La legitimación activa es amplia: pueden interponer esta acción el propio interesado o cualquiera a su nombre capaz de parecer en juicio y sin necesidad de mandato especial. Adicionalmente, no requiere patrocinio de abogado ni la designación de apoderado. La amplitud de la legitimación activa y el carácter desformalizado del escrito tienen por objeto configurar una acción expedita y eficaz para tutelar prontamente el derecho amenazado o afectado.

El tribunal tiene amplias potestades para velar por la libertad personal y la seguridad individual del sujeto, pudiendo ordenar que se adopten las providencias necesarias para restablecer el imperio del Derecho y asegurar la protección del afectado.

Regulación de la acción o recurso de amparo


La acción de amparo está regulada por un AACS de 19 de diciembre de 1932 y en normas del CpP, del COT (arts. 63 N° 2, 69 y 97), y del CJM (arts. 60 N° 3, 67 y 139). Esta es una acción constitucional distinta del amparo legal ante el juez de garantía, establecida en el art. 95 del CPP.
El tribunal competente para conocer de una acción de amparo es la Corte de Apelaciones respectiva (art. 307 del CpP). En principio, no hay un plazo determinado para interponer esta acción, por lo tanto, es procedente siempre que se configure la amenaza, perturbación o privación de la libertad personal del individuo. Una de las limitaciones formales a la garantía se encuentra a propósito del art. 306 del CpP: la acción se encuentra subordinada a que no se hayan “deducido otros recursos legales”.

De acuerdo al art. 315 del CpP, no podrá deducirse la acción de amparo cuando la privación de la libertad hubiere sido impuesta como pena por autoridad competente, ni contra la orden de detención o de prisión preventiva que dicha autoridad expidiere en la secuela de una causa criminal, siempre que hubiere sido confirmada por el tribunal correspondiente.

Respecto a su tramitación ante las Cortes de Apelaciones, la ley ha conferido para su vista y fallo preferencia sobre las causas ordinarias, debiendo ser resuelta en 24 horas. una vez ingresada la acción y con la cuenta del relator, el ministro de la sala debe solicitar de forma urgente un informe de la detención o prisión que motivó la acción. Evacuado dicho informe, o vencido el plazo razonable que el tribunal haya señalado para su emisión, se traerán los “autos en relación” (decreto que no necesita ser notificado).

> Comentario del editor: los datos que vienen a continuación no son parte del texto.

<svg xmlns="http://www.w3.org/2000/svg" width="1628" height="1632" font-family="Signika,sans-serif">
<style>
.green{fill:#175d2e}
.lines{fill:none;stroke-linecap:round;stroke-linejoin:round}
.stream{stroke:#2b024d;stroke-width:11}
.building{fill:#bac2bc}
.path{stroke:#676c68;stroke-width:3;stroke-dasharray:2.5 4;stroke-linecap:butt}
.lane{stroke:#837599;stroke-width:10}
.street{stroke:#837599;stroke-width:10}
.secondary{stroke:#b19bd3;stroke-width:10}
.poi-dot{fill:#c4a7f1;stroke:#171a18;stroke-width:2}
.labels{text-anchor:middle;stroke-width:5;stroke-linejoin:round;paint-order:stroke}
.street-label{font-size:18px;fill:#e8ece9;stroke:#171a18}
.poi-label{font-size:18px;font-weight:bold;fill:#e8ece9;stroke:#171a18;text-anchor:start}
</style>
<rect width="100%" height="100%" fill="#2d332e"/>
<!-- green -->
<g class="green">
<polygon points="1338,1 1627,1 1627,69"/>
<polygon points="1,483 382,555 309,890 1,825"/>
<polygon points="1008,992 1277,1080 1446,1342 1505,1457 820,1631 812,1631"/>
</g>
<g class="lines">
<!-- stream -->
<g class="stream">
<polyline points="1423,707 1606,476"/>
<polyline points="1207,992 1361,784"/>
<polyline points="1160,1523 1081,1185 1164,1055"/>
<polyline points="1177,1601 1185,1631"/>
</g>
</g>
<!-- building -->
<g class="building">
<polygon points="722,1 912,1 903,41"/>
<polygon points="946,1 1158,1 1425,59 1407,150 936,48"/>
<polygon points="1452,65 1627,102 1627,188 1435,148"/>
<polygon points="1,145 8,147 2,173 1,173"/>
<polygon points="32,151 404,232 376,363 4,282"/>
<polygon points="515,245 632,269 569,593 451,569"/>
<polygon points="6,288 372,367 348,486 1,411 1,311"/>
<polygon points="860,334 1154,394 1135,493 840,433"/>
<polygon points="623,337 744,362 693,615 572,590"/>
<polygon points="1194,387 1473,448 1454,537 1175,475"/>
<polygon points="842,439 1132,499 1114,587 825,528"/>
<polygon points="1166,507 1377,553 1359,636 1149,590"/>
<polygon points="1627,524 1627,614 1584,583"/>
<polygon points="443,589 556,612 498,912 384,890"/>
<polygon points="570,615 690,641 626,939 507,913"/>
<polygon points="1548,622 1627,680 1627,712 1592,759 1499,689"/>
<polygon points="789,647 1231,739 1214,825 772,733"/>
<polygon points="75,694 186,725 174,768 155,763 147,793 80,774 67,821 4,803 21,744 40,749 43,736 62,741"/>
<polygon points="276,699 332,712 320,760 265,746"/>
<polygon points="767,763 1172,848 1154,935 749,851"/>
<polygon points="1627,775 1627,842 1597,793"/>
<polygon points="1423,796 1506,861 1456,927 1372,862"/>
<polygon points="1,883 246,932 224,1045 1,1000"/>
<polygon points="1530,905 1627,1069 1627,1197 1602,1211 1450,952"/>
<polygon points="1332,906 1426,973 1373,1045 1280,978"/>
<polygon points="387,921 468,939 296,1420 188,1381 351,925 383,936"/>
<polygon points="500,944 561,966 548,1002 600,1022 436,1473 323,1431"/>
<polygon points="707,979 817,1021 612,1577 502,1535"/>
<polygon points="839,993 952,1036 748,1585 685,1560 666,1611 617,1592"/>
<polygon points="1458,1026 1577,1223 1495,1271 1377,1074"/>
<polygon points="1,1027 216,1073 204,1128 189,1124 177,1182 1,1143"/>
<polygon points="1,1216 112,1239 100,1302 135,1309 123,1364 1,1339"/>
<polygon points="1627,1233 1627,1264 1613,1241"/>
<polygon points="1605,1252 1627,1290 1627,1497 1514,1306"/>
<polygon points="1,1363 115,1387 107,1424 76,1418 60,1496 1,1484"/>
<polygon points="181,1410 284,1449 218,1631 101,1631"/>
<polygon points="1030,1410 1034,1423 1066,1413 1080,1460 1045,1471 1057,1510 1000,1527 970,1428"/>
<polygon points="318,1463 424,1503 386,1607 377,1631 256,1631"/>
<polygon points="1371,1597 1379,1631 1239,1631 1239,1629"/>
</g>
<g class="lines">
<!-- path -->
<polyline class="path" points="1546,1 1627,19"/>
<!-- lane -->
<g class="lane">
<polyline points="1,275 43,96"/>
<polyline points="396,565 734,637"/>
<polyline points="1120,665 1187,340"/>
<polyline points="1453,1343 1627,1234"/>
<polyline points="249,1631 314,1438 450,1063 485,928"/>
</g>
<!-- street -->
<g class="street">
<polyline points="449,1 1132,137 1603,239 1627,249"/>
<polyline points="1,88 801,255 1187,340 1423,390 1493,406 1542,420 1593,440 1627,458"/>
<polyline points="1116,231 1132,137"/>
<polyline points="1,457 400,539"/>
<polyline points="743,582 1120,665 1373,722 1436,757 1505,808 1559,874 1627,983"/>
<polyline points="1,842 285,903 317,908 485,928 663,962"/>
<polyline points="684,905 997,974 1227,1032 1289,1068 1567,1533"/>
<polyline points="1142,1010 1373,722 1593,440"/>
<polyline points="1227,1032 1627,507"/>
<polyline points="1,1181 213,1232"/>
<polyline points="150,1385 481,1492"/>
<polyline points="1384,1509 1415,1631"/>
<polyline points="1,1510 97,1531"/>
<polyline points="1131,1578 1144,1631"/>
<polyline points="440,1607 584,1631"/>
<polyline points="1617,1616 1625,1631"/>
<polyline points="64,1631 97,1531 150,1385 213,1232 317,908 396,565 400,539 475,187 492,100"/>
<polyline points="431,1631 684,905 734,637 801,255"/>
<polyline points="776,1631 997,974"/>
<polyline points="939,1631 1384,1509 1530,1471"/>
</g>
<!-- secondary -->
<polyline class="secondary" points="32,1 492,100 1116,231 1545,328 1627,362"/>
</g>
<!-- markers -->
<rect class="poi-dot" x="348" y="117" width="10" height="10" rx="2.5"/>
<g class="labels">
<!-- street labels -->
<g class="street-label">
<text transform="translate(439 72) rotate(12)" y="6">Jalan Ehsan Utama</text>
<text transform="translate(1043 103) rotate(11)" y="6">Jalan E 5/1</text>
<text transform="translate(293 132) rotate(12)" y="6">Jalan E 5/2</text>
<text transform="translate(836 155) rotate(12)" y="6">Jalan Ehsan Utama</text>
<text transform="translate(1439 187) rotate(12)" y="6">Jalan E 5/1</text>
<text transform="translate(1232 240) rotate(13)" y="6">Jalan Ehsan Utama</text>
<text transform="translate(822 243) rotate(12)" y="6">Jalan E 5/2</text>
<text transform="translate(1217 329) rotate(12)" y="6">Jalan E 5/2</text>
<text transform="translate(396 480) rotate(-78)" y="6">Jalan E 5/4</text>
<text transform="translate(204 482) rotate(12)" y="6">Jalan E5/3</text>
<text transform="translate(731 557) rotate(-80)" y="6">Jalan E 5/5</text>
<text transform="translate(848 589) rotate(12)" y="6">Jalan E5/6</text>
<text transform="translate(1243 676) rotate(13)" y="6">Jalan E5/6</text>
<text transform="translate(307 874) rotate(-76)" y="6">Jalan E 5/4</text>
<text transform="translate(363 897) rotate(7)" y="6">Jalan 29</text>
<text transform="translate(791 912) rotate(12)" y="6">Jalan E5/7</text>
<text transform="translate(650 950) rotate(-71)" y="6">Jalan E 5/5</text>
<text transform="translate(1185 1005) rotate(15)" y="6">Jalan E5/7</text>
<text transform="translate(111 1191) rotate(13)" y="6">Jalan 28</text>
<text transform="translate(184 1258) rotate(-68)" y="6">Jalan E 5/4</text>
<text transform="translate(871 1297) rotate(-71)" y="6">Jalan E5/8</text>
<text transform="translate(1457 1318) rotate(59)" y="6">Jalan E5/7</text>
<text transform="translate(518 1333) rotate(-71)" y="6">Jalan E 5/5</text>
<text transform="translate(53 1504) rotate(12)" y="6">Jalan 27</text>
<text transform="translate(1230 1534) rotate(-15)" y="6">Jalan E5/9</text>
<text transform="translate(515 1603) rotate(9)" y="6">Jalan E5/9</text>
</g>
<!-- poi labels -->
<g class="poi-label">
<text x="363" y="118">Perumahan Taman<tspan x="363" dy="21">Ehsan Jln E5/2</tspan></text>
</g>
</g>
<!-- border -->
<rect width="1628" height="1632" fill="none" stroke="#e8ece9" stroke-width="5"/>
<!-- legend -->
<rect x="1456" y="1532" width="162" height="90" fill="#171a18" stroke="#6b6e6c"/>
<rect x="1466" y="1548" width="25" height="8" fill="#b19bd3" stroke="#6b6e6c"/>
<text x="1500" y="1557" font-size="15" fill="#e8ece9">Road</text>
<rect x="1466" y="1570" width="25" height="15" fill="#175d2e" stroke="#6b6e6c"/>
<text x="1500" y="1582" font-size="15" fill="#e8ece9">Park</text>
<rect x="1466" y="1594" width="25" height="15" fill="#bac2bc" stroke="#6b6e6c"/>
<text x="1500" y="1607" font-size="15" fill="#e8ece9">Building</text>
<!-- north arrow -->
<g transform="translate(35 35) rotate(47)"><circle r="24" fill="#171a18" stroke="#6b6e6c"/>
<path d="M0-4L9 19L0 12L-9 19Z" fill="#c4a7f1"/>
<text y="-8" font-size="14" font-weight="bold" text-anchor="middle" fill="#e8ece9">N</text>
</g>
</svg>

Luego de la vista de la causa, se cierra el debate y la acción debe fallarse en un plazo de 24 horas, el cual puede ser ampliado en determinadas circunstancias.

El tribunal, antes de dictar sentencia, puede adoptar las siguientes medidas: (i) ordenar que el individuo sea traído a su presencia y su decreto será precisamente obedecido por todos los encargados de las cárceles o lugares de detención (art. 21); (ii) comisionar a alguno de sus ministros para que, trasladándose al lugar en que se encuentra el detenido o preso, oiga a éste, y, en vista de los antecedentes que obtenga, disponga o no su libertad o subsane los defectos reclamados (art. 309 CpP) y; (iii) solicitar el envío inmediato de los autos originales en que se dictó la resolución recurrida.

La sentencia que resuelve la acción de amparo puede dictaminar, dependiendo de la situación, alguna de las siguientes cuestiones: (i) ordenar la inmediata libertad del arrestado, detenido o preso; (ii) dejar sin efecto la resolución impugnada; (iii) ordenar corregir los defectos o irregularidades, y en general; (iii) “adoptar de inmediato las providencias que juzgue necesarias para restablecer el imperio del derecho y asegurar la debida protección del afectado”. La decisión de la Corte de Apelaciones puede ser apelada ante la Corte Suprema dentro del plazo de 24 horas, contados desde su notificación.